#### What is being asked:
Copy out the material word for word, from its first line up to and including the line with "10 h 21 min".

#### Provided data:
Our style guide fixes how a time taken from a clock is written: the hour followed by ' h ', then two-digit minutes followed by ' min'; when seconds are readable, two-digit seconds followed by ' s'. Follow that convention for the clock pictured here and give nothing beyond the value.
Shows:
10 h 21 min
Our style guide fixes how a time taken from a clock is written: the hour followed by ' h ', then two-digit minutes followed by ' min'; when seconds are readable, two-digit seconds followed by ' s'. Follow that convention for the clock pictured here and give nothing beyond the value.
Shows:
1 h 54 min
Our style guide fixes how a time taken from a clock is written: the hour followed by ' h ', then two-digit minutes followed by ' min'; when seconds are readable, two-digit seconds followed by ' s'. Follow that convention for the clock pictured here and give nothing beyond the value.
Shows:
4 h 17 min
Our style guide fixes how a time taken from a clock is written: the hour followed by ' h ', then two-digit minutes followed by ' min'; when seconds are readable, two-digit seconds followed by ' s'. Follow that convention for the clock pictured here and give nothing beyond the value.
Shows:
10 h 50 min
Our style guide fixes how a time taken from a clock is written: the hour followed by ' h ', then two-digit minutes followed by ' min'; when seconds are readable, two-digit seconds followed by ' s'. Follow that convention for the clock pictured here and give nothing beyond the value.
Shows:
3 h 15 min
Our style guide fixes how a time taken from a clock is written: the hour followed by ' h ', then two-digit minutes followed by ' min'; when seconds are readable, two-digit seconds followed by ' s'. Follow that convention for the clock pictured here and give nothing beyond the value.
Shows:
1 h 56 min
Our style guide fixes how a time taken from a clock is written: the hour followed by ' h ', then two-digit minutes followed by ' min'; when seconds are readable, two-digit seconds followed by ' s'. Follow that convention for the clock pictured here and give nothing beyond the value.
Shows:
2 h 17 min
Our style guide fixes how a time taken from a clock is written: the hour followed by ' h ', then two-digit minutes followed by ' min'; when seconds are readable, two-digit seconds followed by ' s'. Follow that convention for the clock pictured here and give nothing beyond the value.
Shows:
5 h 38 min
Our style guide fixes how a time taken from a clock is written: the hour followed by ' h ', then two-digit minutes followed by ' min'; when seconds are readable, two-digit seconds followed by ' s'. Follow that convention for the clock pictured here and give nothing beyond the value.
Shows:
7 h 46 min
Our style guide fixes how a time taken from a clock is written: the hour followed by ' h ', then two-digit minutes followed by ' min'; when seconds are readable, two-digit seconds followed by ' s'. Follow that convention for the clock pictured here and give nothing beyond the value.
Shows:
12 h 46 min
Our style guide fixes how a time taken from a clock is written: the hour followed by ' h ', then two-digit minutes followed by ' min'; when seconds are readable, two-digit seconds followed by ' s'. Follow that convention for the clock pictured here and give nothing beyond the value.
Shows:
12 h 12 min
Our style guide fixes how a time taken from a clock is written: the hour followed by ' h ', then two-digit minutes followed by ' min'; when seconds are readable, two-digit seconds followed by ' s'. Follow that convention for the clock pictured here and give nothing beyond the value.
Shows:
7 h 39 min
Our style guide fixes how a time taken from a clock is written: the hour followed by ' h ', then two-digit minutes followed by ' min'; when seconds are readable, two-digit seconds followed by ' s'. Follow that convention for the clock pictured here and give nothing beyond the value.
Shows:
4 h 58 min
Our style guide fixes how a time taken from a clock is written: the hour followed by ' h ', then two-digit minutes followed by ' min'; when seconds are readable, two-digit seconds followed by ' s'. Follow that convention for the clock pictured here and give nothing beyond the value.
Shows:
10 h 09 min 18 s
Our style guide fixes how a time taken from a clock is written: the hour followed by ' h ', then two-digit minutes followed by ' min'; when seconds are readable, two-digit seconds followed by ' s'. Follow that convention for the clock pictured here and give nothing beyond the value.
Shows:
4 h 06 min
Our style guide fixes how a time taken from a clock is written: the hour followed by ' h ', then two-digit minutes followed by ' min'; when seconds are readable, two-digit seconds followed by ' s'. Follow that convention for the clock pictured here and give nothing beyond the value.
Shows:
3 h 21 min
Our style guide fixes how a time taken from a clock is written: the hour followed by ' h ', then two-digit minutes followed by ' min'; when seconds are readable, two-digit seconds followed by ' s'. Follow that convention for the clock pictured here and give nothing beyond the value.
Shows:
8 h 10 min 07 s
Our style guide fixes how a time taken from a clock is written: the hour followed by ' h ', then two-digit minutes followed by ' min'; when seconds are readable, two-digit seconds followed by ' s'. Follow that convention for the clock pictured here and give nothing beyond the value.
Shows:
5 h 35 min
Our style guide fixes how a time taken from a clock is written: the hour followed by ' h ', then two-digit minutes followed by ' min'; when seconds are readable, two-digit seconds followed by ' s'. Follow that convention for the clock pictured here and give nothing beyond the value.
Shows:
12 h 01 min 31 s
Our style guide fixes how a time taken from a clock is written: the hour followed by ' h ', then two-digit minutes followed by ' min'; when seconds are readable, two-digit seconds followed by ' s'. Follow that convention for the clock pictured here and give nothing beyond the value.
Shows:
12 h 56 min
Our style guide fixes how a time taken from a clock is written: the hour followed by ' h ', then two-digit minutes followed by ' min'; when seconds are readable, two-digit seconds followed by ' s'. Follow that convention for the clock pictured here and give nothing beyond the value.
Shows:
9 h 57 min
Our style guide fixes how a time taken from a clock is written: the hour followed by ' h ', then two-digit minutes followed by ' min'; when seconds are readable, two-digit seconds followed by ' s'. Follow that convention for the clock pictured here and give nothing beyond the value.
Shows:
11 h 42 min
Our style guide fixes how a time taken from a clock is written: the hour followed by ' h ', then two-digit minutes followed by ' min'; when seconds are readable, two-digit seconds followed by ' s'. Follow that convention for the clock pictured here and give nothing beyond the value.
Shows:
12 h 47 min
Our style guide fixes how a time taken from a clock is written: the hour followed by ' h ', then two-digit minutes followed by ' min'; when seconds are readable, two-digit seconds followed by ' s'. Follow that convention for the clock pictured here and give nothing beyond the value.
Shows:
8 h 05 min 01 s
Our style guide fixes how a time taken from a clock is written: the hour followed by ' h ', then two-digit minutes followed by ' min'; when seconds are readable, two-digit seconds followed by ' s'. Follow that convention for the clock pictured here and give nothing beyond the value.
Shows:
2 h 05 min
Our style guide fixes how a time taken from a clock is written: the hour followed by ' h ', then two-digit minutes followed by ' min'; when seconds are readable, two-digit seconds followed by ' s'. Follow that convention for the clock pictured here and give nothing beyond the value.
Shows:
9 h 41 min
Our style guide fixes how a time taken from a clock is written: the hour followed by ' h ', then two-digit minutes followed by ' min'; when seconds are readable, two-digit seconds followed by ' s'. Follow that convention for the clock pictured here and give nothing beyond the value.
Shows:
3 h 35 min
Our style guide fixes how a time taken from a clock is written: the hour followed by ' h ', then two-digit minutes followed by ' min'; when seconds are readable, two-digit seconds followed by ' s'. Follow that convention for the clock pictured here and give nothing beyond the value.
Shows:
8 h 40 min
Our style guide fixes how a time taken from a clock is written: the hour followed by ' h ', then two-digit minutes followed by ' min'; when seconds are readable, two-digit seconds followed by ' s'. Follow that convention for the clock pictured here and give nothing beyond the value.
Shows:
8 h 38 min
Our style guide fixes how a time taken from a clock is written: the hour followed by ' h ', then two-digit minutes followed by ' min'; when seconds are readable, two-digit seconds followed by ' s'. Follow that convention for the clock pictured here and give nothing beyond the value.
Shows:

#### Task output:
Our style guide fixes how a time taken from a clock is written: the hour followed by ' h ', then two-digit minutes followed by ' min'; when seconds are readable, two-digit seconds followed by ' s'. Follow that convention for the clock pictured here and give nothing beyond the value.
Shows:
10 h 21 min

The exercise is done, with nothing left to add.